Layers of Love Chocolate Brownies
Wow, check this out… Cocoa brownies sandwiching a layer of caramel, pecans, and white chocolate chips! Do I have your attention yet? I think I actually found a recipe that may push even the biggest of chocolate lovers out there. Yes, these brownies actually have three different types of chocolate in them. I couldn’t wait to make these when I saw that they had a turtle-like center of caramel and pecans, plus white chocolate chips, all packed between the layers of brownie. YUM! They were very good, but I think the 3/4 cup of cocoa powder was a bit of overkill in this case. I bet these would be incredible if they were converted to a basic blondie batter instead of the cocoa.

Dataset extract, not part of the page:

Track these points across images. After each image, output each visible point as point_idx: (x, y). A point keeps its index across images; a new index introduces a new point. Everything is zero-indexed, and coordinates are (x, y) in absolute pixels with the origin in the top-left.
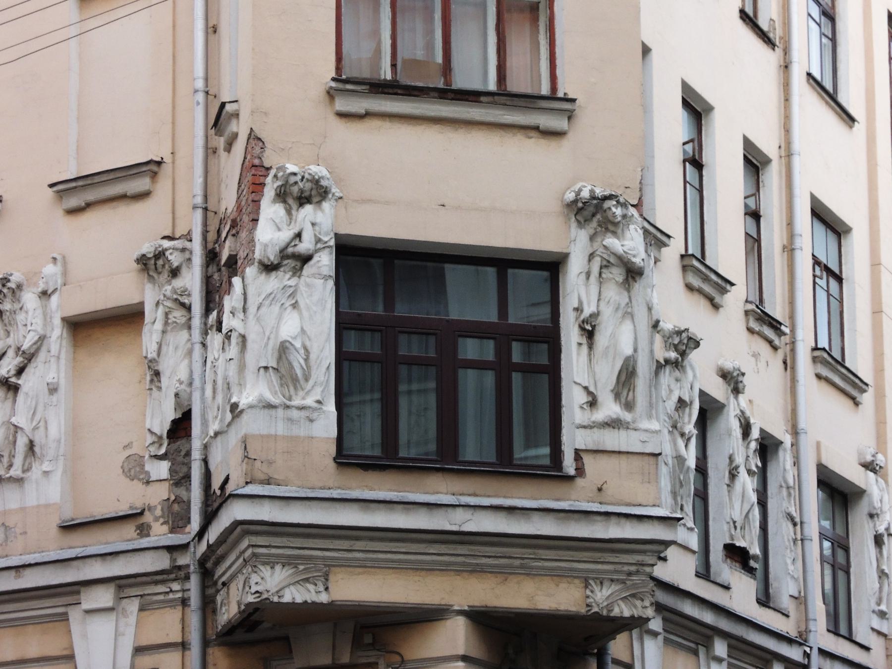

While I did not alter the original recipe, I will add a few suggestions. I would line the baking dish with aluminum foil. The hardened caramel took some persuasion to come off the pan. Also, make sure you let these COMPLETELY cool before trying to cut. I thought they had cooled enough, and couldn’t control my drooling any more, so I sliced into them only to just make the tops crumble, and the gooey insides mash together. You might even want to put them in the fridge for a bit before you go to cut them, so they might harden up just a little extra.
Layers of Love Chocolate Brownies
INGREDIENTS
- 3/4 cup all-purpose flour
- 3/4 cup baking cocoa
- 1/4 tsp. salt
- 1/2 cup (1 stick) butter, cut in pieces
- 1/2 cup granulated sugar
- 1/2 cup packed brown sugar
- 3 large eggs, divided
- 2 tsp. vanilla extract
- 1 cup chopped pecans
- 3/4 cup white chocolate chips
- 1/2 cup caramel ice cream topping
- 3/4 cup semi-sweet chocolate chips
METHOD
1. Combine flower, cocoa, and salt, and set aside.
2. Beat butter, granulated sugar, and brown sugar in a mixing bowl until creamy. Add 2 eggs (one at a time), and beat well after each addition. Add vanilla extract, mix well, and gradually mix in flour.
3. Line an 8-inch or 9-inch baking pan with aluminum foil and coat with cooking spray. Reserve about 3/4 cup of the batter in the mixing bowl, and pour the rest into the baking dish, spreading evenly across the bottom.
4. Top the batter in the baking dish with pecans and white chocolate chips, and drizzle with caramel topping.
5. Beat the remaining egg into the reserved batter until fully incorporated. Stir in the semi-sweet morsels, and spread evenly over the caramel topping.
6. Bake at 350° for 30-35 min. or until the center is set. Allow to cool completely in pan prior to cutting.
Recipe from The Cookie Bible









Ahh yumm!! Layers of chocolatey goodness. What could be better?